(Togo First) - Le magistrat togolais Kuami Gameli Lodonou va prendre la tête de la Cour de Justice de l’Union économique et monétaire ouest-africaine (UEMOA). Ce dernier a été élu à cette position en début de mois, le 3 février 2026, à l’issue d’une assemblée intérieure élective. Son installation officielle est prévue ce 11 février à Ouagadougou, pour un mandat de trois ans.
Il succède ainsi au magistrat sénégalais Mahawa Sémou Diouf, dont le mandat est arrivé à terme après trois années à la tête de la juridiction communautaire.
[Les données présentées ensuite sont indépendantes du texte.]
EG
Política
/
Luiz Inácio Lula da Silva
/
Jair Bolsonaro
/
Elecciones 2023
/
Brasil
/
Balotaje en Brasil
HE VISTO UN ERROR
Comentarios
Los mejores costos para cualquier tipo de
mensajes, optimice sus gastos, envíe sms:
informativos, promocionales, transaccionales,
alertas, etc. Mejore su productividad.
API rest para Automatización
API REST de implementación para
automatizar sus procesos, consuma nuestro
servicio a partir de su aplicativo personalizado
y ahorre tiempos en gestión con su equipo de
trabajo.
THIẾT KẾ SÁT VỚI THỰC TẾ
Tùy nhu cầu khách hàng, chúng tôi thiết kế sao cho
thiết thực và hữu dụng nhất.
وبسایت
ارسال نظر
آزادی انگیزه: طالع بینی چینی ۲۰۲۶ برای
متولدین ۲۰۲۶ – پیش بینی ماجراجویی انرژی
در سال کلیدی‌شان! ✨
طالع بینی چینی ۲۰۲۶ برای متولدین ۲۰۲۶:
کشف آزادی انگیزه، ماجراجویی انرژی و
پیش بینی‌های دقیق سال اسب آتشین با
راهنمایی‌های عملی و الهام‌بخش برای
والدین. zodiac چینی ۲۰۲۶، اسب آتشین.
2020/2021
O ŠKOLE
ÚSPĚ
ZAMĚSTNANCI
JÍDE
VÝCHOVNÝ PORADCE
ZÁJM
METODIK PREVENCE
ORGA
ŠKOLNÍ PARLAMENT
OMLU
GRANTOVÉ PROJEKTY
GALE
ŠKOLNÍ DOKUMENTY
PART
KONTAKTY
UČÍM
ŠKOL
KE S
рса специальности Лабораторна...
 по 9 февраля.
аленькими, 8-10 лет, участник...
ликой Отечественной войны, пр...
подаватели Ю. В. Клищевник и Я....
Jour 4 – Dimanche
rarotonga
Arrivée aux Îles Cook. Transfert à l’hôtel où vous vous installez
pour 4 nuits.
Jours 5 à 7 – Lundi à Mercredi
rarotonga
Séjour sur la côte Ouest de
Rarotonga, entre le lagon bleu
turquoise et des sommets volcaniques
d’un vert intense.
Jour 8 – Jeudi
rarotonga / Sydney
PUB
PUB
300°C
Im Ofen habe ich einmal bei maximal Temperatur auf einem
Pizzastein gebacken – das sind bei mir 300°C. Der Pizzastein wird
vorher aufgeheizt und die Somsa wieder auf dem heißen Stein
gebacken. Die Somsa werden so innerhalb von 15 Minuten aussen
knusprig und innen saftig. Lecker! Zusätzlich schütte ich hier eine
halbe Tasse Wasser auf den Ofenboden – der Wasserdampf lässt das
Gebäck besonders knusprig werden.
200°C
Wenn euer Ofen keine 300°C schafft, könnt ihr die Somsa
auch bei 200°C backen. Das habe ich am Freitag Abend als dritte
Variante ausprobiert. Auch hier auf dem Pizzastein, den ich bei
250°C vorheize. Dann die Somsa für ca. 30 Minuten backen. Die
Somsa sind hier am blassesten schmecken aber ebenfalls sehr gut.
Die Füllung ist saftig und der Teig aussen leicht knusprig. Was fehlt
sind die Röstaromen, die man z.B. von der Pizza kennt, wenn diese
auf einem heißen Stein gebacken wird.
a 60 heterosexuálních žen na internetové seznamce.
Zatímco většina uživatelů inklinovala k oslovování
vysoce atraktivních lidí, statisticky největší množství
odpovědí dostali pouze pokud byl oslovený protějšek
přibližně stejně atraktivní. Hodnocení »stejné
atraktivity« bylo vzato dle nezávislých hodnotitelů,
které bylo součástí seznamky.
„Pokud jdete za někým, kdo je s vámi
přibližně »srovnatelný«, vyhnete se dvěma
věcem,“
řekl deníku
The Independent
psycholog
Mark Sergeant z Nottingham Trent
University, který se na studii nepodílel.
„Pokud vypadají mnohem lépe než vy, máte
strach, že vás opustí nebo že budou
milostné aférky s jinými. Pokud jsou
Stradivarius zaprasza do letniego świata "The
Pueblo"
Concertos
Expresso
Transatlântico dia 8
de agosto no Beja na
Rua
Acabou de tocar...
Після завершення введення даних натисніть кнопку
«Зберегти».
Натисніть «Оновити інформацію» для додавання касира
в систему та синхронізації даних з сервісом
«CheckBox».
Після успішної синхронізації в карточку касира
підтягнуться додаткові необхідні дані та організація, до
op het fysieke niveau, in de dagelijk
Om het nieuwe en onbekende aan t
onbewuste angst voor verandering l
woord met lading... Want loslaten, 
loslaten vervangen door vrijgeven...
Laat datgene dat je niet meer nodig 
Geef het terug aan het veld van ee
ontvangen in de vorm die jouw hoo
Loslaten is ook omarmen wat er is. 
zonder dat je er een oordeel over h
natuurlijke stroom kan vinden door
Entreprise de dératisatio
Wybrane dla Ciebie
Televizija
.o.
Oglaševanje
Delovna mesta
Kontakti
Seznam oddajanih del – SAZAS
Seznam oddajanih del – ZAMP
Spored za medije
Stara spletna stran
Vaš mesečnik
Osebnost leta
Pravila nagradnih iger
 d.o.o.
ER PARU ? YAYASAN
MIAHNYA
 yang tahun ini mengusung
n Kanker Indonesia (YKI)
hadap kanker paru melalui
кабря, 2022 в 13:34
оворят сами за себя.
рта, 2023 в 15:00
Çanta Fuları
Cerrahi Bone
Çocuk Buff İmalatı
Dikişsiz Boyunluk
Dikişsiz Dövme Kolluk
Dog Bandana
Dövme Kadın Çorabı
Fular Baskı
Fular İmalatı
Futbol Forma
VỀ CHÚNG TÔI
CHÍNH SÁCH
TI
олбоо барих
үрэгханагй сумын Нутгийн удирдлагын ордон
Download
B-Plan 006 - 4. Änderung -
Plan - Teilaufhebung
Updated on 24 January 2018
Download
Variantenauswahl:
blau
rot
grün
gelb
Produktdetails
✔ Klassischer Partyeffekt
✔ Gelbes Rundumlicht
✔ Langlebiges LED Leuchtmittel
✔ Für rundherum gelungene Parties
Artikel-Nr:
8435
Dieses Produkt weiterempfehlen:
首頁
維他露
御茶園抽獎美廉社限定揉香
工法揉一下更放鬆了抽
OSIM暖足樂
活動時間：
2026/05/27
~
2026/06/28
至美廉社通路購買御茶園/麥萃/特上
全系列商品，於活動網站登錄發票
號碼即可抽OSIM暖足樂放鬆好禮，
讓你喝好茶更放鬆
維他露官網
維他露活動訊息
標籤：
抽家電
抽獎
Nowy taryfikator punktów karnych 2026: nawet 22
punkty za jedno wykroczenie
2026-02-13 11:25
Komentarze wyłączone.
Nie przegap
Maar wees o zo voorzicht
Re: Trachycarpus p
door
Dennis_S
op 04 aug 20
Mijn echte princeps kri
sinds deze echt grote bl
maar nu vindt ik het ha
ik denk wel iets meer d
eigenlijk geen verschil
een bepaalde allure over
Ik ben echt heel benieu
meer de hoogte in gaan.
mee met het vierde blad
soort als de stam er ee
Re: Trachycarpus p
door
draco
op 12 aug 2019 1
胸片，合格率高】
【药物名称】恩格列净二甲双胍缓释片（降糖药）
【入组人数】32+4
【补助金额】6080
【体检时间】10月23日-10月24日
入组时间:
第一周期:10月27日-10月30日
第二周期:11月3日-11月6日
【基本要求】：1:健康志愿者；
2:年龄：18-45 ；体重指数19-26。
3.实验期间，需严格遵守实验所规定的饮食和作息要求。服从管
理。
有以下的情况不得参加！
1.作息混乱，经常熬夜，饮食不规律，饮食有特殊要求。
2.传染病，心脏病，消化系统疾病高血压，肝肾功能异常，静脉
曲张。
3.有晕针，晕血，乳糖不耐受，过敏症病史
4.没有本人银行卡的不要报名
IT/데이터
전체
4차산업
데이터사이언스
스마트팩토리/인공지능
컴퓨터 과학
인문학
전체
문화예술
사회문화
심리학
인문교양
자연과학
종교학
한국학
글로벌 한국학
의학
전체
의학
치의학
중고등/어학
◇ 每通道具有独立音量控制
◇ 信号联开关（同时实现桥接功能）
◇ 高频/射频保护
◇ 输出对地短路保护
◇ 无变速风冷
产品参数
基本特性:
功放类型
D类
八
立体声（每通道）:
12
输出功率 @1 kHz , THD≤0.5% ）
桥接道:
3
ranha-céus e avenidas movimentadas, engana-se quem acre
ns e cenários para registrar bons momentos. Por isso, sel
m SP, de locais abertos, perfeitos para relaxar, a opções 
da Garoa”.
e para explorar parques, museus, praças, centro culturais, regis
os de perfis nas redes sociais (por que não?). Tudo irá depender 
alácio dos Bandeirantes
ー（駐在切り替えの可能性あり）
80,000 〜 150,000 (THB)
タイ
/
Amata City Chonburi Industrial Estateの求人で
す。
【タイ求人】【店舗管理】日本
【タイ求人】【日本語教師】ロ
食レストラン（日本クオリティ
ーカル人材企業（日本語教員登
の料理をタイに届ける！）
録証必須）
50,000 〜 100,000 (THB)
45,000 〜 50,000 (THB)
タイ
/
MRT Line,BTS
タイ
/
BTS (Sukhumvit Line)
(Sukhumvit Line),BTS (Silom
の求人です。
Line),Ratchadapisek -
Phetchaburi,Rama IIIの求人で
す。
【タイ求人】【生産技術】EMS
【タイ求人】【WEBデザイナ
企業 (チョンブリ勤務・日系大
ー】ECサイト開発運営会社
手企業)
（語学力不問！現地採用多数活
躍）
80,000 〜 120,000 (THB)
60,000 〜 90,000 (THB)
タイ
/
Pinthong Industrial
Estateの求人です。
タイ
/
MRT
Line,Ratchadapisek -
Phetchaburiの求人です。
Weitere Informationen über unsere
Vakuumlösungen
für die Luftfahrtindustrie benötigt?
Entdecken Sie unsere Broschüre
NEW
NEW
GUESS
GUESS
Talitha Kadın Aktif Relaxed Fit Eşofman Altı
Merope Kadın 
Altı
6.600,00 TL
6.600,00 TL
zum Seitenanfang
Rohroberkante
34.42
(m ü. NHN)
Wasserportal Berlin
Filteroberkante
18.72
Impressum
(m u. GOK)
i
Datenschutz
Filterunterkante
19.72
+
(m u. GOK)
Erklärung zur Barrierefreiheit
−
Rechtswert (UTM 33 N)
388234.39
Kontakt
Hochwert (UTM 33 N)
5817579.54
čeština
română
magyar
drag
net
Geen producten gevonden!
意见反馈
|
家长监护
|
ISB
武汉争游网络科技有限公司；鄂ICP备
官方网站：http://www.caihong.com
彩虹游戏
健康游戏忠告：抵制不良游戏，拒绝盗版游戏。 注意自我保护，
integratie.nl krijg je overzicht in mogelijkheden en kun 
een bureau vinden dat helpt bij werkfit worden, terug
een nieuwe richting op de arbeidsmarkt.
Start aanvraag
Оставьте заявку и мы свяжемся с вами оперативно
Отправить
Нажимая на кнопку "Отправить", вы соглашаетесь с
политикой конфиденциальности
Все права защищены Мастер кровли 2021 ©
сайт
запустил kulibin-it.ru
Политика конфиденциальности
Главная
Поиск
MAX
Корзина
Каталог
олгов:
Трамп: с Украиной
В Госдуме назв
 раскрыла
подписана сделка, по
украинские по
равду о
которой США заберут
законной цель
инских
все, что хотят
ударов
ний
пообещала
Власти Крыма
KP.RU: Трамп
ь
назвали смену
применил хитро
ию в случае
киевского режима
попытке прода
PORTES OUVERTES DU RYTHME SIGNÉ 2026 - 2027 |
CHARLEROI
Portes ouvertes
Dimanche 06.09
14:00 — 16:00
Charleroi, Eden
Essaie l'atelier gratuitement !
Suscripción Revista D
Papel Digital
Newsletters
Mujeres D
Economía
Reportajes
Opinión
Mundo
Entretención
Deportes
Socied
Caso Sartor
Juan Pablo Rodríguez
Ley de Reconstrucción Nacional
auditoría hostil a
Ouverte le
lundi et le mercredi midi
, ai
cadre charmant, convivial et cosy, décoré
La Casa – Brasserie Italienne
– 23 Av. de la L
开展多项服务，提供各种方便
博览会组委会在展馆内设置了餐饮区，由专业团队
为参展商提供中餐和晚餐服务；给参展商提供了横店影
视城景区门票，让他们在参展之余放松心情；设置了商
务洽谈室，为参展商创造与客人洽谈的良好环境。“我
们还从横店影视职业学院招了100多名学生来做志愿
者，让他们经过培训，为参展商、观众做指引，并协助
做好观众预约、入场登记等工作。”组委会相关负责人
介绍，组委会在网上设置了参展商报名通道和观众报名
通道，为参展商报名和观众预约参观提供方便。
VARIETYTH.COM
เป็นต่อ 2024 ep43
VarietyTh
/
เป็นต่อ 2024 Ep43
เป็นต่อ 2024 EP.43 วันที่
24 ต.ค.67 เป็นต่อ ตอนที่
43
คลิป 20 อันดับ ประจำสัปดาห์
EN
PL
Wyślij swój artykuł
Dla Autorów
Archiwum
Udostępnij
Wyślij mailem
Magistrat hors hiérarchie, né en 1958, Kuami Gameli Lodonou est membre de la Cour depuis février 2021, à la suite d’un acte additionnel de la Conférence des chefs d’État et de gouvernement de l’Union. Il y a notamment exercé les fonctions d’avocat général. Avant son entrée à la Cour, il était secrétaire exécutif de la Commission nationale OHADA au Togo.

Kuami Gameli LODONOU recu par le Président de la Commission de l’UEMOA Abdoulaye DIOP. 06 février 2026
Kuami Gameli Lodonou est diplômé de l’École nationale de la magistrature de Paris et titulaire d’une maîtrise en droit des affaires obtenue à l’Université de Lomé. Le magistrat a également occupé des fonctions au sein de l’appareil judiciaire togolais, notamment à la Cour suprême.
Rappelons que la Cour de Justice de l’UEMOA est une institution créée par le Traité modifié de l’Union, qui veille à l’application et à l’interprétation du droit communautaire dans les huit États membres. Elle arbitre les conflits entre les États membres ou entre l’Union et ses agents.

Siège de la Cour de Justice de l’UEMOA, Place du Mémorial aux Héros nationaux, Ouaga 2000, Ouagadougou
À ce poste, Kuami Gameli Lodonou aura pour mission de garantir la cohérence juridique au sein de l’espace UEMOA, notamment en ce qui concerne les manquements des États à leurs obligations communautaires. Il prend les rênes de l’institution alors que l’intégration économique régionale est confrontée à des défis politiques et économiques, dans un contexte où la solidité du cadre communautaire demeure déterminante face aux enjeux régionaux.